The application also anticipates pressure differences. During the exhaust and intake strokes, the gas film is weak because the pressure food is low, so the design is ultra-smooth finishes, controlled clearance and hard, wear-resistant surfaces to survive short metal-metal contact periods, say during cold start. As soon as the engine reaches the business speed, the gas cushion bears the load and the blow -or drops to very low levels (less than 2% of the current above 1500 rpm).

Without piston rings and no oil control tasks, friction falls. With an uncooled block and head, the engine retains heat and puts it theoretically more in useful work. The net promise is less losses and simpler sanitary. On paper you end up with a heter, slimmer, cleaner machine that bypasses the messy use of oil and added the production complexity.

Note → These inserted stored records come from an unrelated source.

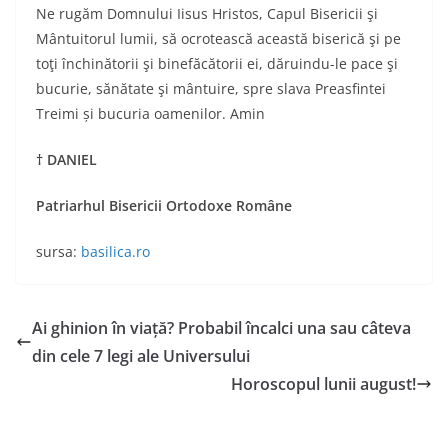
Ne rugăm Domnului Iisus Hristos, Capul Bisericii şi
Mântuitorul lumii, să ocrotească această biserică şi pe
toţi închinătorii şi binefăcătorii ei, dăruindu-le pace şi
bucurie, sănătate şi mântuire, spre slava Preasfintei
Treimi și bucuria oamenilor. Amin
†
DANIEL
Patriarhul Bisericii Ortodoxe Române
sursa:
basilica.ro
Ai ghinion în viață? Probabil încalci una sau câteva
din cele 7 legi ale Universului
Horoscopul lunii august!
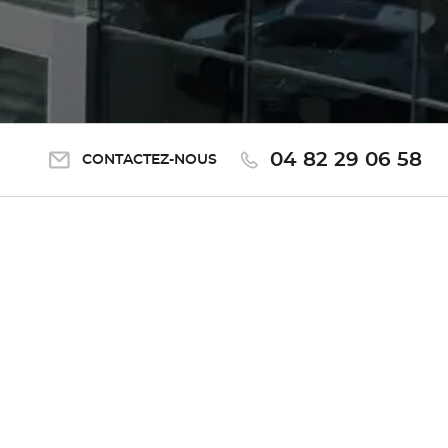
04 82 29 06 58
CONTACTEZ-NOUS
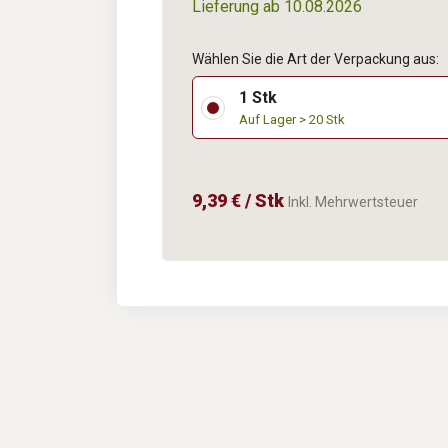
Lieferung ab 10.08.2026
Wählen Sie die Art der Verpackung aus:
1 Stk
Auf Lager > 20 Stk
9,39 € / Stk
Inkl. Mehrwertsteuer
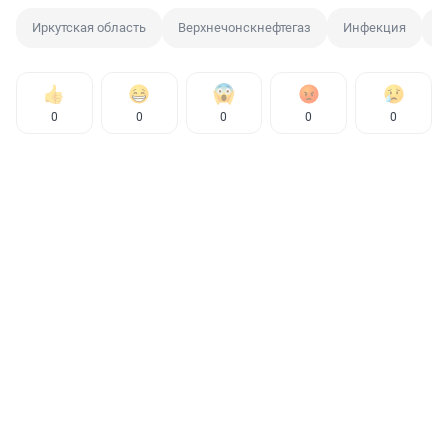
Иркутская область
Верхнечонскнефтегаз
Инфекция
К
0
0
0
0
0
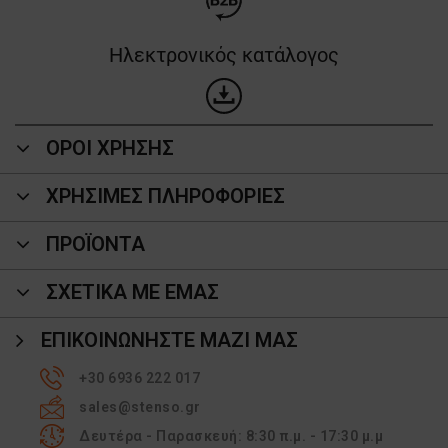
Ηλεκτρονικός κατάλογος
ΟΡΟΙ ΧΡΗΣΗΣ
ΧΡΗΣΙΜΕΣ ΠΛΗΡΟΦΟΡΙΕΣ
ΠΡΟΪΌΝΤΑ
ΣΧΕΤΙΚΑ ΜΕ ΕΜΑΣ
ΕΠΙΚΟΙΝΩΝΉΣΤΕ ΜΑΖΊ ΜΑΣ
+30 6936 222 017
sales@stenso.gr
Δευτέρα - Παρασκευή: 8:30 π.μ. - 17:30 μ.μ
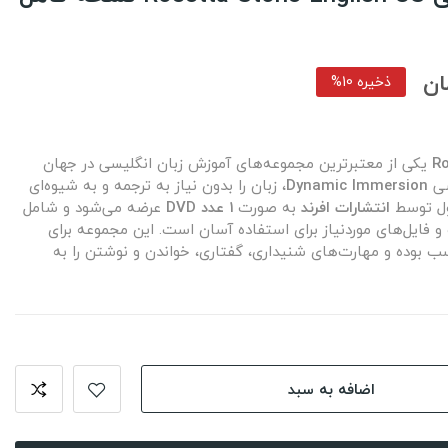
ذخیره 10%
Ro
یکی از معتبرترین مجموعه‌های آموزش زبان انگلیسی در جهان
شی
Dynamic Immersion
، زبان را بدون نیاز به ترجمه و به شیوه‌ای
ول توسط
انتشارات افرند
به صورت
۱ عدد DVD
عرضه می‌شود و شامل
 و فایل‌های موردنیاز برای استفاده آسان است. این مجموعه برای
سب بوده و مهارت‌های شنیداری، گفتاری، خواندن و نوشتن را به
اضافه به سبد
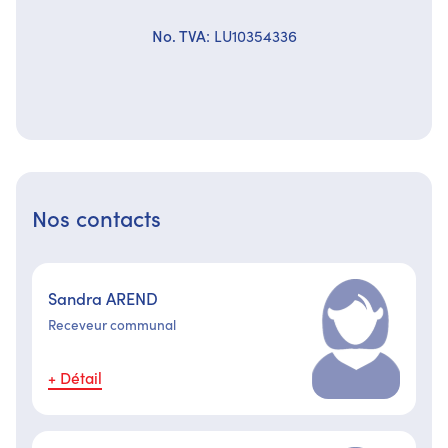
No. TVA
: LU10354336
Nos contacts
Sandra AREND
Receveur communal
+ Détail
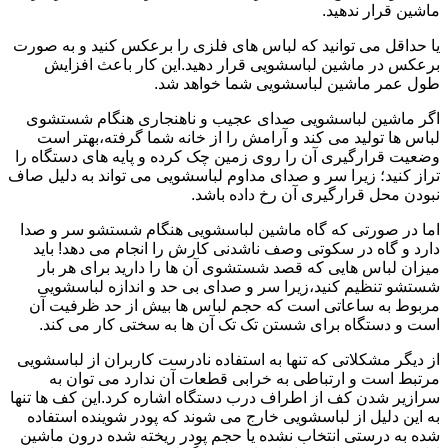
ماشین قرار ندهید.
یا حداقل می توانید که لباس های فلزی را برعکس کنید و به صورت
برعکس در ماشین لباسشویی قرار دهید.این کار باعث افزایش
طول عمر ماشین لباسشویی شما خواهد شد.
اگر ماشین لباسشویی صدای عجیب و ناهنجاری هنگام شستشوی
لباس ها تولید می کند و آرامش را از خانه شما گرفته،بهتر است
وضعیت قرارگیری آن را روی زمین چک کرده و پایه های دستگاه را
تراز کنید؛ زیرا سر و صدای مداوم لباسشویی می تواند به دلیل صاف
نبودن محل قرارگیری آن رخ داده باشد.
اما در صورتی که گاه ماشین لباسشویی هنگام شستشو سر و صدا
دارد و گاه در سکوتی وصف ناشدنی کارش را انجام می دهد! باید
میزان لباس هایی که قصد شستشوی آن ها را دارید برای هر بار
شستشو تنظیم کنید،زیرا سر و صدای بی حد و اندازه لباسشویی
مربوط به ساعاتی است که حجم لباس ها بیش از حد ظرفیت آن
است و دستگاه برای شستن تک تک آن ها به سختی کار می کند.
از دیگر مشکلاتی که تنها به استفاده نادرست کاربران از لباسشویی
مرتبط است و ارتباطی به خرابی قطعات آن ندارد می توان به
سرازیر شدن کف از اطراف درب دستگاه اشاره کرد.این کف ها تنها
به این دلیل از لباسشویی خارج می شوند که پودر شوینده استفاده
شده به درستی انتخاب نشده یا حجم پودر ریخته شده درون ماشین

The reality a bit hard. Keeping a nice gap between a hot piston and hot cylinder is a nightmare with metrology. The small opening distance between the piston and cylinder wall is the key to keep the piston aligned, to reduce friction and prevent bladder, but it constantly shifts with heat, engine taxes and other forces that engineers must manage carefully. Ceramics is strong, corrosion-resistant and heat tolerant, but they are expensive for machine and reaching high-micron tolerances can be expensive. Ceramics can also be ruthless under impact tax and harmful to the environment during extraction and waste handling.

The gas film is engine-speed-dependent, so start-up and stationary are its danger zones when metal-to-metal contact is likely. The effect is comparable to changing motorbike pressure due to viscosity changes on colder and hot days. Dirt or carbon In that microscopic opening can score surfaces that are not easy to repair. And the rest of a modern engine still wants oil for cooling components, driving variable valve equipment, operating hydraulic tensioners and the removal of debris. Modern oils become thinner, but are still needed for the functioning of the engine.

There is also the heat problem. A non -cooled, low -the -abetermination engine runs very hot, up to 1600 degrees. The challenge lies in finding out how you can make the lubrication of the gas phase work reliably work while dealing with thermal expansion, changing tolerances and the absence of traditional oil. The production -challenging is on top: the required tolerances and finishes are feasible, but they are cheap to scale to scale is a different story.

That is why this concept remains a fascinating branch on the motor family tree instead of the trunk. The patent expired years ago and the fully Oillesess Auto Engine has never arrived. But the research still drives how engineers chase lower friction and higher efficiency.